Abstract

Abstract A pretty perilous and challenging exercise, especially for someone like me who indulges in thinking of himself, in a somewhat defensive and questionable way, I confess, as having no specific field or period of competence and evading any precise definition or classification in academic terms. As a matter of fact, I have been lucky enough to spend most of my life in an institution, the EHESS [École des hautes études en sciences sociales], which, in those days, having become an independent school, was open to people who refused to defer to the academic division of labor and which, under the rule of great personalities like Fernand Braudel and my friend Jacques Le Goff, would welcome young people with non-conformist backgrounds in order for them to develop their formation according to their own lines.

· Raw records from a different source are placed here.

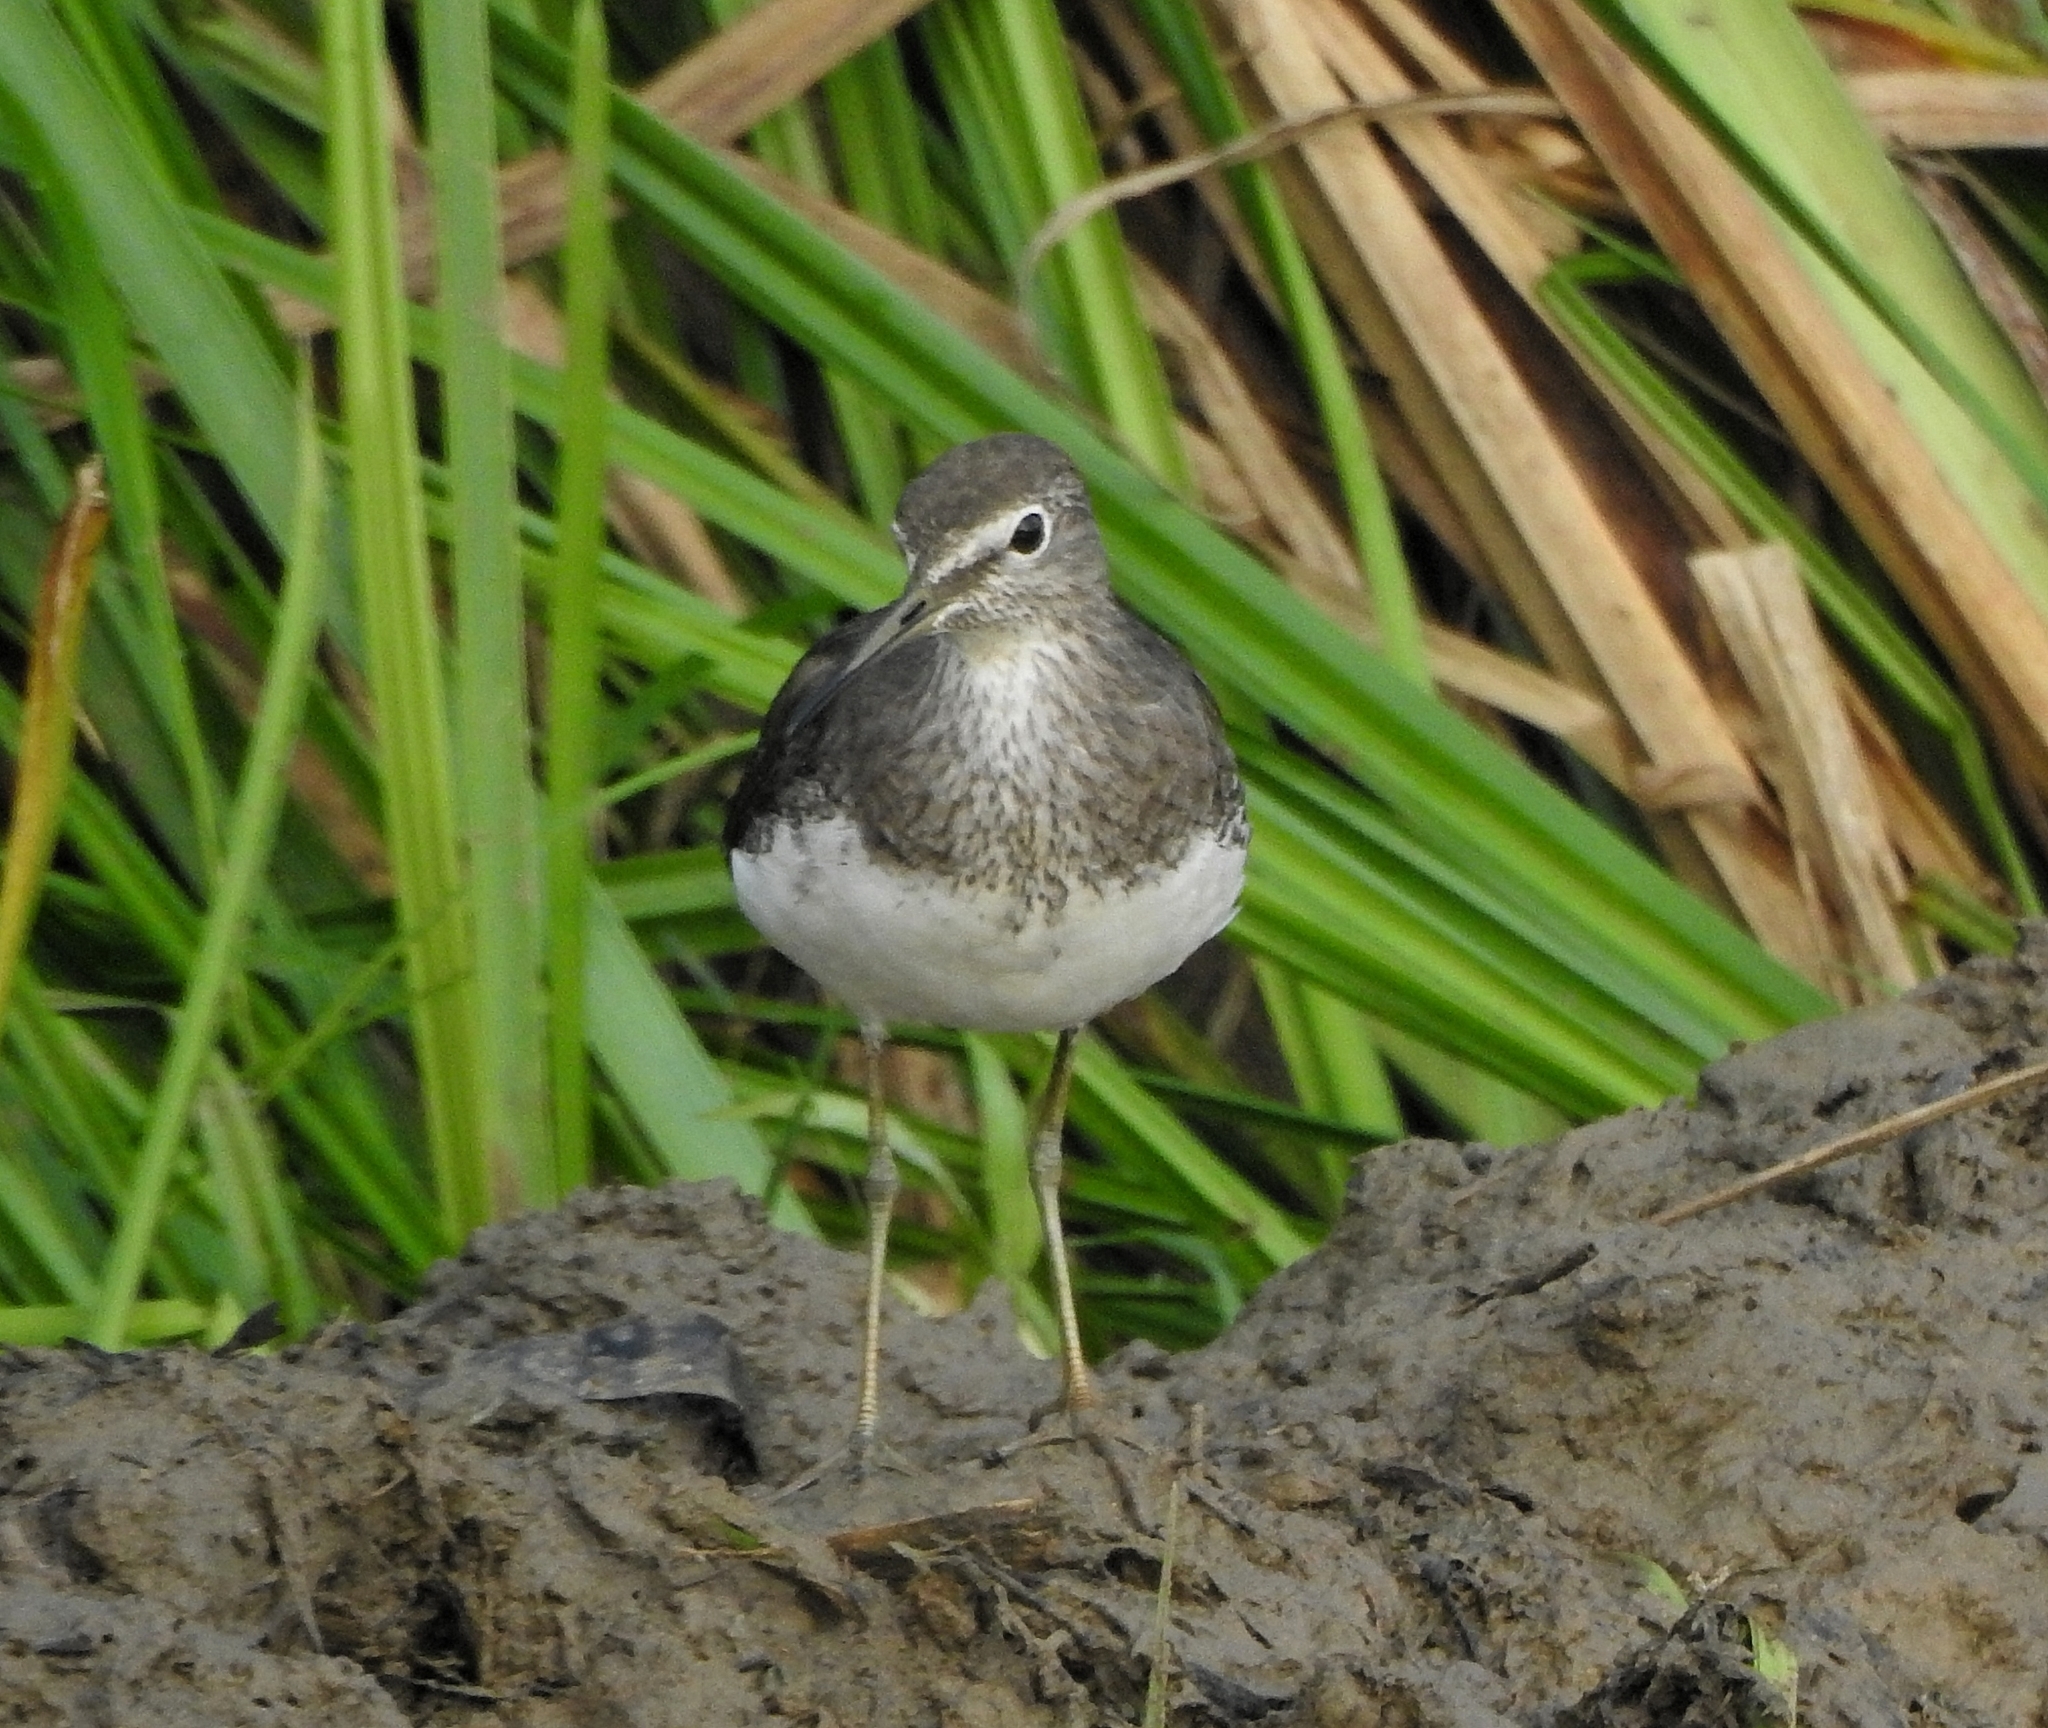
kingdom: Animalia
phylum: Chordata
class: Aves
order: Charadriiformes
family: Scolopacidae
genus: Tringa
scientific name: Tringa ochropus
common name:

To develop it—I wouldn't say to achieve it, for as far as I am concerned there seems to be no end to it: hence the challenge, which consists in having to look back at one's own intellectual past through the viewer and the lens of the present. Part of the picture, which happened to be of great consequence to me, was, and still is, a great freedom and encouragement to travel, lecture, teach, and study abroad, in my case especially in the States, where, for a long time, I felt much more at ease with authentic art historians and critics than I did in France, and developed some deep and enduring friendships with great individuals like Meyer Schapiro, Rosalind Krauss, Tony Vidler, Tim Clark, and Hank Millon, not to mention several artists and architects I will refer to later. Travelling: I don't claim any originality when saying that I owe to my urge to travel a large part of my formation as an art historian. I remember with emotion looking with Meyer Schapiro through his travel notebooks. I keep boxes filled with my own.